The monument includes two round barrows which lie 40m apart on an east-west orientation, situated in a prominent position on the west edge of the Hambleton Hills overlooking the Vale of the Ure. The eastern barrow has a well defined flat topped earth and stone mound standing 1.2m high. It is round in shape and is 9m in diameter. This mound has been dug into in the past leaving a slight hollow in the centre. A forest track passes the east of the ditch. There is a fence along the west side of the track. The western barrow has a well defined mound standing 0.6m high. It is round in shape and is 5m in diameter. Each of these mounds was encircled by a ditch up to 3m wide which has become filled in over the years and is no longer visible as an earthwork. This monument is one of many similar examples on this area of the Hambleton Hills. Many of these lie in closely associated groups, particulary along the watersheds. They provide evidence of territorial organisation marking divisions of land, divisions which still remain as some parish or township boundaries. The fence and the surface of the track are excluded from the scheduling although the ground beneath is included.

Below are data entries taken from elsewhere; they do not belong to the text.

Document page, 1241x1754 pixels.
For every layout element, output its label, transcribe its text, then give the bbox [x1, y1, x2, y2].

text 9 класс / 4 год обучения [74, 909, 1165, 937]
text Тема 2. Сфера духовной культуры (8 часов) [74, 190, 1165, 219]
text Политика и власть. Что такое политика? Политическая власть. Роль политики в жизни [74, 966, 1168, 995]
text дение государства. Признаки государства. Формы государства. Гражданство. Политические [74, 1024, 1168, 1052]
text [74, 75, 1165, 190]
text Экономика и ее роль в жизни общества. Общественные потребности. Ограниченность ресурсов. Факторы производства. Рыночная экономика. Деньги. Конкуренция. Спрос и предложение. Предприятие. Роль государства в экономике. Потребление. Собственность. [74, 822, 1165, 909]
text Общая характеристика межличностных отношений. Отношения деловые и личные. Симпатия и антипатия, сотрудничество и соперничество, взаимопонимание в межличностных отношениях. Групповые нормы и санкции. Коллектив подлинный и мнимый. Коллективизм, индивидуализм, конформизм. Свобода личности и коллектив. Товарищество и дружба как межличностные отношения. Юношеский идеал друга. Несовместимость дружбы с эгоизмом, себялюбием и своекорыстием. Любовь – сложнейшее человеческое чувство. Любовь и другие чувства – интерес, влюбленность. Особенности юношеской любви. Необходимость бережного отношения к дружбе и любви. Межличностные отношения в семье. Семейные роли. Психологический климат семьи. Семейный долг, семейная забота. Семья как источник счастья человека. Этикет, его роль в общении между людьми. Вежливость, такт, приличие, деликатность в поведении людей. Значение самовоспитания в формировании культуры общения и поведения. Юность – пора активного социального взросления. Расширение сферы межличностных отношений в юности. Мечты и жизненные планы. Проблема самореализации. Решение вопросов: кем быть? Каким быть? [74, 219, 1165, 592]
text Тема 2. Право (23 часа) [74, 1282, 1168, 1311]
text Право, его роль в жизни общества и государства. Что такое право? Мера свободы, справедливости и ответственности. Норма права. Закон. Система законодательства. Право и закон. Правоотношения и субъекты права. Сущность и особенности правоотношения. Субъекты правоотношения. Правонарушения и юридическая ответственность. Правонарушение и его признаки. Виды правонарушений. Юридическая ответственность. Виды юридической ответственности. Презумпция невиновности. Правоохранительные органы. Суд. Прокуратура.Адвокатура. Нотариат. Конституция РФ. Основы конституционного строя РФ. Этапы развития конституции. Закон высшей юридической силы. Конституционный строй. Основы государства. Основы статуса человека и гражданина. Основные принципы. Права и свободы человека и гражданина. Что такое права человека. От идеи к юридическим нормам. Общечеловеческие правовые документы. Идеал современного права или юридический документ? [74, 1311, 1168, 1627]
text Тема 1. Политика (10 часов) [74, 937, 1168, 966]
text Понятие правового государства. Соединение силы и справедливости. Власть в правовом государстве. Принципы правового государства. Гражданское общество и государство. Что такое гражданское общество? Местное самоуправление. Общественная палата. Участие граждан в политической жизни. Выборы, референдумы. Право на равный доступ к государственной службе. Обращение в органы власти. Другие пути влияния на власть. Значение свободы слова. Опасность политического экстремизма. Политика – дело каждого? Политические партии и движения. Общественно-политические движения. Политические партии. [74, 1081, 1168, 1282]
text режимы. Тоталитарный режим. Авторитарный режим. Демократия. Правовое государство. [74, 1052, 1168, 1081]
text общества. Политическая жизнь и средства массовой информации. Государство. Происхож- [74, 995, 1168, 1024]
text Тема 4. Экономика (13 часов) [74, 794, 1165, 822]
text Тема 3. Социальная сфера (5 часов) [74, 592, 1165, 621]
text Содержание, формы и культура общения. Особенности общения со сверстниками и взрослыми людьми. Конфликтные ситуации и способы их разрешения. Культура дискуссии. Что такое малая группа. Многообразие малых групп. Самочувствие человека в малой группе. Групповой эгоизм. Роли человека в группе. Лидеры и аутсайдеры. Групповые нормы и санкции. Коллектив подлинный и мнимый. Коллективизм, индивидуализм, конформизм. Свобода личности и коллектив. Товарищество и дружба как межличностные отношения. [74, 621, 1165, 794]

MAP EXTRACT The site of the monument is shown on the attached map extract. It includes a 2 metre boundary around the archaeological features, considered to be essential for the monument's support and preservation.

Legacy

The contents of this record have been generated from a legacy data system.

Legacy System number:
25516
Legacy System:
RSM

Sources

Books and journals
Spratt, D A , 'Prehistoric and Roman Archaeology in North East Yorkshire' in Prehistoric and Roman Archaeology of North East Yorkshire, , Vol. BAR 104, (1993)

Legal

This monument is scheduled under the Ancient Monuments and Archaeological Areas Act 1979 as amended as it appears to the Secretary of State to be of national importance. This entry is a copy, the original is held by the Department for Digital, Culture, Media and Sport.